→ Extrait du document
Dans la présentation du livre que nous en donne l’auteur sur son site, nous percevons non seulement le cheminement de la réflexion du philosophe, mais également combien celle-ci est d’une actualité vive et renouvelée, quels que soient les événements du monde contemporain (pandémie, confinements, démocratie bafouée aux USA etc) qui assaillent l’actualité avec une violence incessante.
Que nous dit Walch?
« C’est parce que toutes les choses — dont les hommes — sont de teneur égale par leur singularité naturante que dans l’existence leur champ de l’altérité peut sans cesse s’élargir en élevant progressivement la coopération des simples niveaux utilitaires (les écosystèmes des niveaux les plus simples aux plus complexes) vers la richesse des rencontres et les passions joyeuses qu’elles procurent (l’amour des autres). En revanche, lorsque l’individualisme occulte ou ignore le caractère naturant de la singularité, qu’au sein du sujet le moi-je centripète domine et justifie ses replis sur soi incessants par des récits illusoires et inadéquats, les passions tristes l’emportent. La peur, les faux espoirs et le rejet de l’autre réduisent le champ de l’altérité à des cercles de plus en plus concentrationnaires ou à l’effondrement solipsiste. Ces quelques fondements directeurs doivent être entendus, pas nécessairement adoptés, pour juger de mon essai. La notion de liberté spinozienne — de moins la lecture que j’en fais — est indispensable pour comprendre l’angle d’attaque des thèmes envisagés. »
Cet essai passionnant. Nous recommandons au lecteur de ne pas se décourager à l’entame de la lecture (les premiers chapitres sont davantage « conceptuels » et donnent les outils philosophiques – spinoziens – sur lesquels Guy Walch prend appui pour formuler sa pensée ) et d’explorer avec attention les chapitres s’articulant autour de la réalité géo-politique, sociologique et humaniste qu’observe l’auteur avec une acuité stimulante. Ainsi les chapitres La démocratie d’une élite, Savoir et liberté, L’individualisme, pour ne citer qu’eux, offrent un éclairage original et sensible, érudit et intransigeant.
L’ouvrage de Guy Walch complète les deux premiers volumes, « Liberté » et « Egalité », faisant de cette trilogie une exceptionnelle boîte à outil pour celles et ceux qui aspirent à contextualiser les innombrables fragments d’informations, qui nous parviennent de toutes les origines et sous toutes les formes.

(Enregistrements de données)
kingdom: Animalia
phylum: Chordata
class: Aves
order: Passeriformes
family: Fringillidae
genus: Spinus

→ Consigne donnée A
Relevez tous les titres de chapitres cités dans l'extrait sur l'essai de Guy Walch.
→ Consigne donnée B
Mettez à jour l'extrait sur l'essai de Guy Walch en réécrivant tout le passage depuis « L’ouvrage de Guy » jusqu'à « toutes les formes. », avec « série » à la place de « trilogie ».
Les enregistrements proviennent d'une autre source.

→ Résultat attendu A
La démocratie d’une élite
Savoir et liberté
L’individualisme

→ Résultat attendu B
L’ouvrage de Guy Walch complète les deux premiers volumes, « Liberté » et « Egalité », faisant de cette série une exceptionnelle boîte à outil pour celles et ceux qui aspirent à contextualiser les innombrables fragments d’informations, qui nous parviennent de toutes les origines et sous toutes les formes.